00:07:20 And it’s all about creativity. We believe it’s the art and science creativity. So you might get that book first, read it because the second in the series is coming. It’s the one with the green cover that you all chose. And we’re so excited to get these stories out to you about that. So that’s coming really soon. So yeah, we had this big dream to write this book together and to bring in 25 artists.
00:07:47 And so, you know, I I’d like for you to think about what’s your dream. Okay. What is the dream that’s been calling you or that calls you right now that maybe you’ve been refusing and maybe think about that and reflect on that and see if you might step into that dream, you might say, yes, we talk about zero to one this concept in mathematics.
00:08:10 that from nothing to something is larger, that interval is larger than one to two, two to three, three to four and so on. So that movement of saying yes and going ahead anyway is enormous. So I encourage you in that. Bruce has another story from his own experience. He is a musician and composer. And so there was something about that in music for you,
00:08:31 right? When I was a freshman in college, my first few days on campus, there’s a quadrangle. And I walked up to this beautiful ornate sandstone church. And I had gotten interested in organ music for about a year before and had been dabbling at teaching myself. But somebody was playing the stuffing out of this gigantic pipe organ in this church. And I thought,
00:08:55 wow, that’s so cool. I want to learn how to do that. And I didn’t have the expectation. This is all about expectations. I didn’t have the expectation that I would become a performing concert organ is like I eventually did. I just thought that’s so cool. I want to learn how to do it. It’s like looking at the cockpit of an aircraft and saying,
00:09:12 I’d like to sit in the pilot seat and see how everything works. Not necessarily fly from, you know, San Francisco to Sydney, Australia. So not going in there with expectations actually made it a lot easier because each step was the adjacent possible. Well, let’s see, I’m learning how to use my hands. Maybe I can start learning how to use my feet.

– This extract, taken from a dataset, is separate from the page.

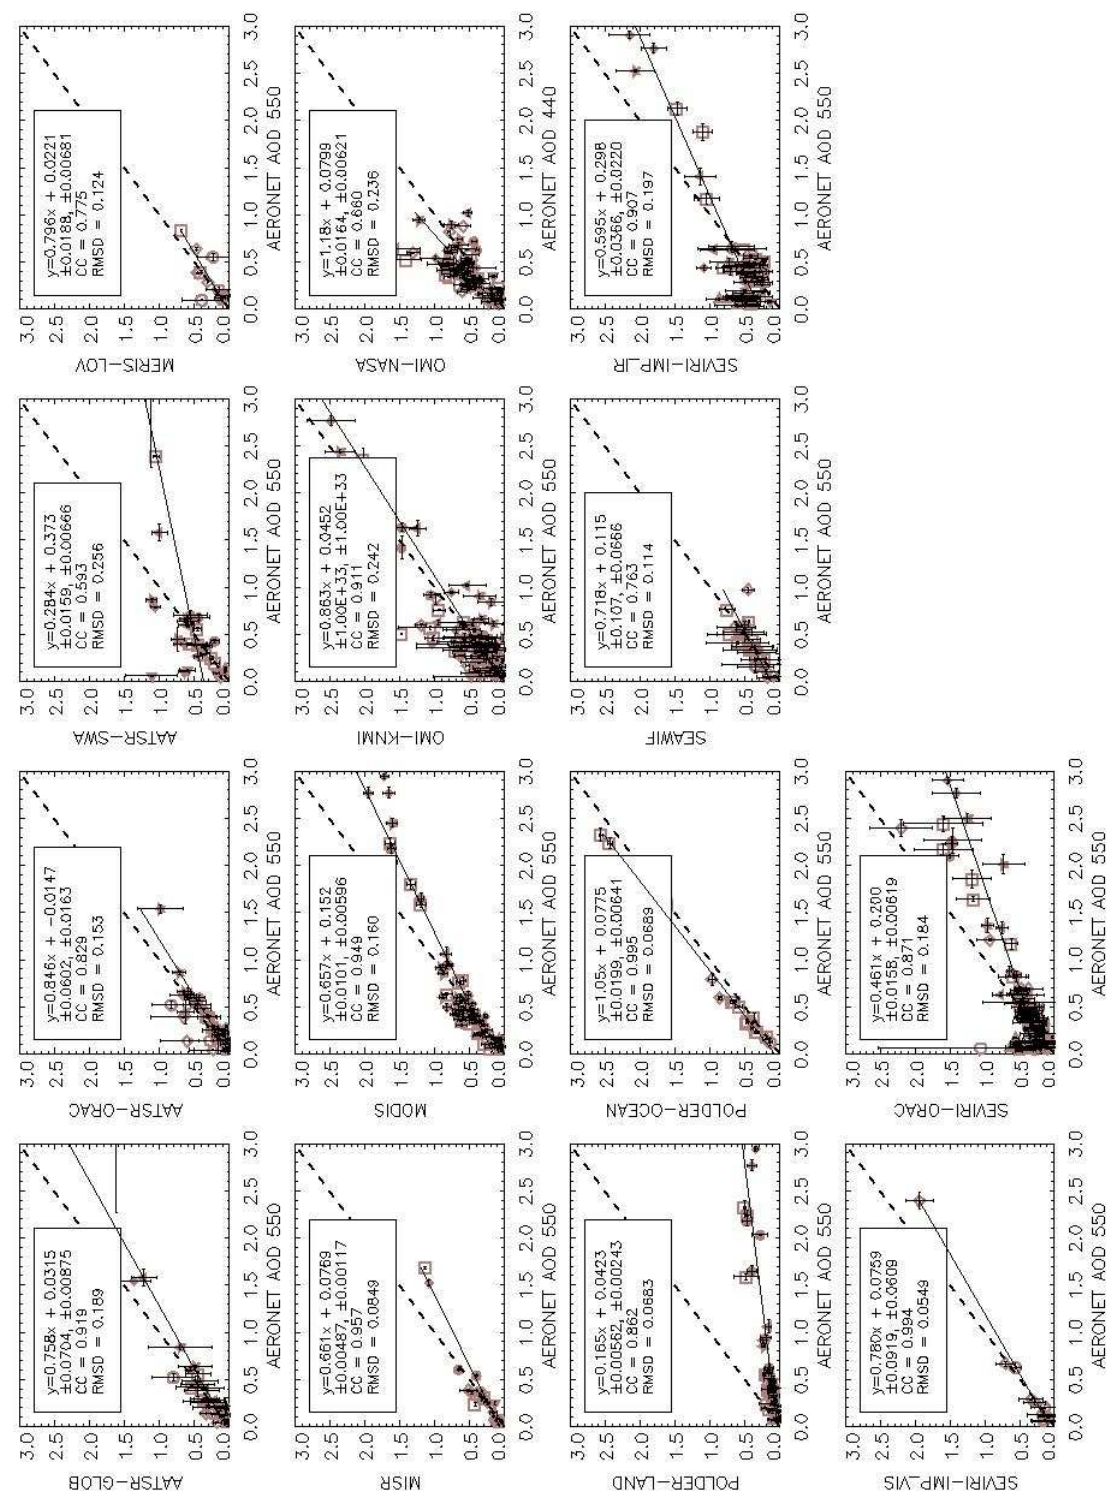
Fig. 5. Scatter plots, satellite datasets AOD (y) vs. AERONET AOD (x), for all the available coincidences. Different locations are represented by different symbols, as defined in Fig. 3. In every scatter plot, there are captions indicating the best linear fit (angular coefficients, y intercept and associated errors), the correlation coefficient (CC) and the root-mean-square differences (RMSD).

00:09:35 And then I thought, well, maybe I can start learning all the voices, all the different sounds the organ can make. And then we can start learning about interpreting certain composers of the German Baroque and, and so on. It was step-by-step adjacent possible by adjacent possible. One thing leads to the next and something opens and surprises you, because you don’t know ahead of time,
00:09:53 what’s going to happen. And I think that that piece you were just saying about really kind of dropping the expectations and not worrying about, you know, being this great musician or maybe this great composer or maybe this fabulous artist, but rather just saying yes and just stepping into it right now and see where it leads you. And hopefully it takes you somewhere new and it just takes you one step at a time,
00:10:21 right? Yes. And there’s the opposite of the railroad experience where I thought, how hard can this be? You know, we’ve got some track, we’ve got a locomotive and some coaches and run them back and forth. It’s not rocket science, it’s railroad science.It turns out that it was a lot more complicated than that. Yeah. Yeah.
00:10:40 You never know. So that’s our invitation to you is, you know, look at what your dreams are. There may be one, there may be more, what are these dreams or what is the dream that’s calling you? And what if you said yes. And what if you stepped into it, you know, from zero to one and just went ahead anyway,
00:10:59 not worrying about masterpieces, but just literally stepping into the unknown, stepping into the adjacent possible and saying yes to your art and to your dreams. So that’s our invitation for you today. I hope you enjoy this and enjoy these little stories of art and music and trains and dreams. So thanks for being here and see you soon. Bye bye. Bye.